Cette classe moyenne voit ainsi sa situation se précariser dans la durée pour elle mais aussi pour ces enfants. En effet la situation plus fragile des uns limite leur capacité à améliorer leur propre situation et à investir, comme cela pouvait être fait dans le passé, dans l’avenir de leurs enfants. L’horizon s’est bouché et au regard des transformations technologiques de la société personne ne peut faire l’hypothèse que ce segment du marché du travail va s’améliorer.
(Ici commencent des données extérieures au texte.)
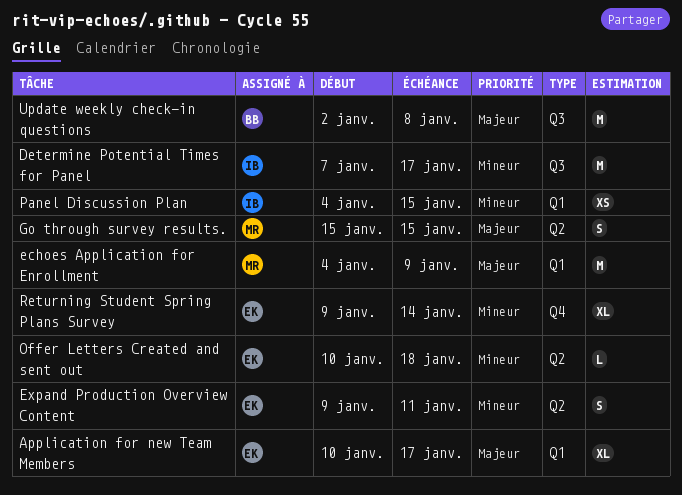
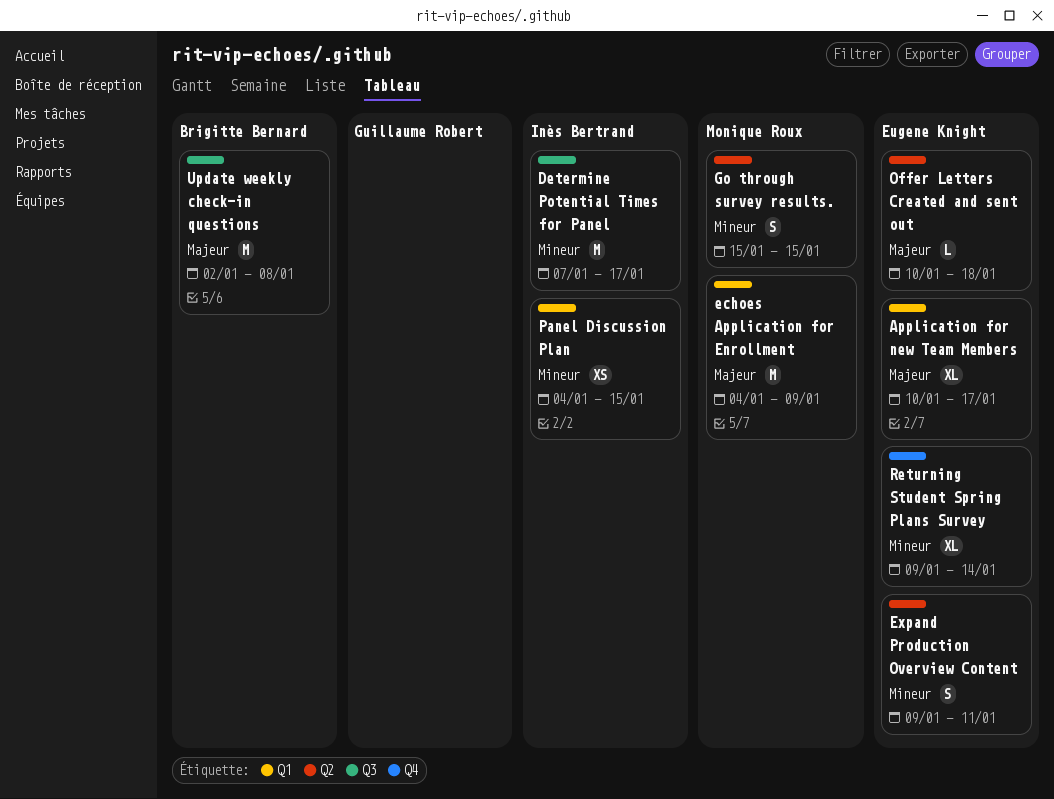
Go through survey results., priority: Majeur -> Mineur
Offer Letters Created and sent out, priority: Mineur -> Majeur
On comprend alors la logique des difficultés sociales. Le changement structurel sur le marché du travail va continuer et s’approfondir en raison de l’impact des innovations et des changements technologiques. Il ne sera pas rapidement remis en cause même si le gouvernement fait des efforts considérables de formation. Cette tonalité morose s’accompagne d’une contrainte de revenu plus forte que par le passé. D’abord parce que l’économie française n’est plus aussi performante et puis parce que les ménages pour s’en sortir font appel au crédit dont le montant total est désormais très élevé. Les chocs sur le pouvoir d’achat ont alors des effets parfois spectaculaires, le sentiment de ne pas pouvoir s’en sortir, au risque de provoquer des troubles sociaux durables. Dans ce contexte, la suppression de l’ISF en relâchant la contrainte budgétaire de ceux qui n’avaient pas de difficultés est perçue comme injuste alors qu’économiquement c’est probablement une nécessité que de supprimer cet impôt.

L’effort de formation doit être au cœur de la politique économique pour que chacun puisse améliorer son propre parcours tout en relevant le profil de la productivité et la capacité à distribuer des revenus pour l’ensemble de l’économie. Elle incitera aussi à l’investissement.
Cette économie française, au regard des troubles récents, est sur le fil du rasoir entre remise en cause des institutions et risque de ruptures économiques. C’est la responsabilité de chacun d’éviter le basculement politique qui se ferait au détriment de la stabilité de la société et de la capacité de l’économie à créer de la richesse et des emplois.